Между тем противники «Веселых ребят» без устали нападали на комедию. Их не остановило даже то, что Сталин несколько раз прилюдно похвалил ее, оценил как интересную и яркую, благожелательно отозвался об игре Орловой и Утесова, одобрил веселых ребят из джаза, нашел преимущества перед американскими картинами аналогичного жанра. Говорил о замечательных песнях, которые нужно обязательно популяризировать, записать на грампластинки. Однако противники никак не могли угомониться. Особенно усердствовали народный комиссар просвещения РСФСР А. С. Бубнов и А. И. Стецкий – заведующий агитпропом ЦК ВКП(б). Эти двое прямо как с цепи сорвались, можно даже подумать, что комедия нанесла им личное оскорбление – при каждом удобном случае они поливали фильм грязью и вешали на него оскорбительные ярлыки: контрреволюционный, хулиганский, фальшивый…
Наслушавшись их, многоопытный Александр Довженко, выступая на общественном просмотре в Доме кино, сказал, что за такую работу нужно послать по этапу не только режиссера Александрова, но и всех, кто был причастен к этой работе.
Однако «Веселым ребятам» предстояли другие дороги.
Пятого августа в Венеции должна была открыться вторая международная выставка кинематографических искусств – так тогда назывался ставший затем традиционным кинофестиваль, один из самых престижных в мире. Советская делегация намеревалась представить там большую программу художественных и документальных фильмов: некоторые целиком, другие фрагментами. Одно из главных мест тут занимали «Веселые ребята» – имелись все шансы на то, что картина по итогам выставки окажется в числе лучших. Уже все было готово к отъезду, и вдруг 28 июля Главрепертком, подразделение Наркомпроса РСФСР, бубновская вотчина, запретил фильм Александрова к вывозу. Выяснилось это в последний момент – на вокзале, когда им не выдали документы на отправку. А сроки поджимают, еще чуть-чуть и будет поздно.
Между чиновниками двух ведомств началась упорная борьба. Главрепертком, словно издеваясь, был готов пойти на компромисс – послать на международный смотр первую половину «Веселых ребят». В конце концов разгневанный Шумяцкий написал письмо о сложившейся ситуации Сталину, после чего конфликт был разрешен.
Кинематографисты изрядно потрепали себе нервы, но это было не напрасно. В основную советскую программу были включены четыре фильма: документальный «Челюскин», «Гроза», «Петербургская ночь» и «Веселые ребята». Получился своеобразный бенефис Орловой – она снималась в двух картинах из четырех. Делегацию возглавлял сам Шумяцкий. Вместе с ним поехали режиссеры В. Петров («Гроза»), А. Шафран («Челюскин») и Г. Рошаль («Петербургская ночь»). Григорий Львович должен был представить на смотре и «Веселых ребят», которым для «парадного» выхода дали более понятное для иностранцев название – «Москва смеется». Все фильмы были одобрительно приняты и зрителями, и прессой, не скупившейся на хвалебные отзывы. Советская подборка завоевала «Золотой кубок выставки», а музыкальная комедия вообще произвела фурор.

Строки данных:

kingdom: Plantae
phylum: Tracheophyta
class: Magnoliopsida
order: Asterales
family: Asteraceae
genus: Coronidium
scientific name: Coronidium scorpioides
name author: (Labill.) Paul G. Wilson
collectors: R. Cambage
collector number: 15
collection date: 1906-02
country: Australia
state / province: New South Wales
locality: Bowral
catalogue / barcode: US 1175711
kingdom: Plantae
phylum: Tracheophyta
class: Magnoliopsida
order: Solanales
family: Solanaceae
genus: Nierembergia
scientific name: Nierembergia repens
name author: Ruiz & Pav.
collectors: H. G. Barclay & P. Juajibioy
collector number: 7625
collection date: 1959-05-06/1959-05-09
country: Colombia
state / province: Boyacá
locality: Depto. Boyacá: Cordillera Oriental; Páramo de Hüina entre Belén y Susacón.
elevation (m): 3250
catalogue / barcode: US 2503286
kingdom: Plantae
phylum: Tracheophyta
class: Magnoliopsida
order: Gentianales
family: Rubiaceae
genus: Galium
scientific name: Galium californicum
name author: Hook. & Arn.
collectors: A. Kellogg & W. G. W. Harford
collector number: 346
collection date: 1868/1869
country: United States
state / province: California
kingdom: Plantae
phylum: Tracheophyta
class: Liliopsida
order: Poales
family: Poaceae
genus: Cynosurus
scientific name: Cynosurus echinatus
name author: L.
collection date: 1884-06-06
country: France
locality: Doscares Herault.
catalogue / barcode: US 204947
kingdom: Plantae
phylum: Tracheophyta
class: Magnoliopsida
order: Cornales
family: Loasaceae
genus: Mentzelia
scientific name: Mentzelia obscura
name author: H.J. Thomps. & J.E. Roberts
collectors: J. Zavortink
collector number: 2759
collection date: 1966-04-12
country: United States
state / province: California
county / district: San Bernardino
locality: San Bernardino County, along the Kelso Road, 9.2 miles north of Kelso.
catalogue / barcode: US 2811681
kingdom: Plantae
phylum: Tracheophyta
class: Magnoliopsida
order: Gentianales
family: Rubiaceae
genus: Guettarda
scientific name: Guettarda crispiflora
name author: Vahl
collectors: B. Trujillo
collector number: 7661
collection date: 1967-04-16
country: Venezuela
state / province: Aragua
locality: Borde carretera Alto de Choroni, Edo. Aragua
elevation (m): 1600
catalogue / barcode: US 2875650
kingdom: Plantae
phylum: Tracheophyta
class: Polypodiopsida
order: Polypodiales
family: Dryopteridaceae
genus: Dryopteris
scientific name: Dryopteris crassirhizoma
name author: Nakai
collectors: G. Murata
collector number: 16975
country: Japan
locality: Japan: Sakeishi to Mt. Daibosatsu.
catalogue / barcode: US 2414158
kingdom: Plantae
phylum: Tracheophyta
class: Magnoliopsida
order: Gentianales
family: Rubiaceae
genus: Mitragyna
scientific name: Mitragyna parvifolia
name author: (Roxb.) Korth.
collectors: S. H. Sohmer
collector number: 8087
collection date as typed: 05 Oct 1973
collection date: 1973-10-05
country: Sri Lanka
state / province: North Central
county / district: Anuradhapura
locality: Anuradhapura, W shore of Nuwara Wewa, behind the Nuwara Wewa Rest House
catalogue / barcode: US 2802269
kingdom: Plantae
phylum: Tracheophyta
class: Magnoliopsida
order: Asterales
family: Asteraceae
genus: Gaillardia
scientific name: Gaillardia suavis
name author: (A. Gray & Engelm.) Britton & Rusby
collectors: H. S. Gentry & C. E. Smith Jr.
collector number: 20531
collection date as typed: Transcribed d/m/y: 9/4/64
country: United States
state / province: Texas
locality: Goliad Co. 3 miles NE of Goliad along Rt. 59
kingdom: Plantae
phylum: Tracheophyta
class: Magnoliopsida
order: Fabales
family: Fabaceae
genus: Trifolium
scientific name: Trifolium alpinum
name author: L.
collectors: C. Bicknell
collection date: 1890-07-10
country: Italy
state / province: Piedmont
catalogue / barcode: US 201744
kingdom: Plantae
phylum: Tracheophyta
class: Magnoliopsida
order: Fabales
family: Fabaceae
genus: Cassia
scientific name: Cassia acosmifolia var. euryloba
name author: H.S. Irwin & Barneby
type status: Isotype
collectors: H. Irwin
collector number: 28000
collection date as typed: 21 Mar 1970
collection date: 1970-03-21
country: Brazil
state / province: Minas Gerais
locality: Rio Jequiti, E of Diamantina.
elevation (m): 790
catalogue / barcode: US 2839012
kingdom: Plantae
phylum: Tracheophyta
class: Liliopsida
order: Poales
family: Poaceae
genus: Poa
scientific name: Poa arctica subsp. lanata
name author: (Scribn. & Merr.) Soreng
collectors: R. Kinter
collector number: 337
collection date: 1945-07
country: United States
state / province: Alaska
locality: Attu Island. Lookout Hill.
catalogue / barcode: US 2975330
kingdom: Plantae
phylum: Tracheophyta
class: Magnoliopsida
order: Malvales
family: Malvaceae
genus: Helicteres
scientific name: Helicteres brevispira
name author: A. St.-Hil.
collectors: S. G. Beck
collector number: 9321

Что требуется: Приведите заново отрывок текста о фильме «Веселые ребята» от слов «Между чиновниками двух» до слов «конфликт был разрешен.» включительно, заменив в нем «разгневанный» на «возмущенный». Листинг взят из другого источника.

Ответ к задаче:
Между чиновниками двух ведомств началась упорная борьба. Главрепертком, словно издеваясь, был готов пойти на компромисс – послать на международный смотр первую половину «Веселых ребят». В конце концов возмущенный Шумяцкий написал письмо о сложившейся ситуации Сталину, после чего конфликт был разрешен.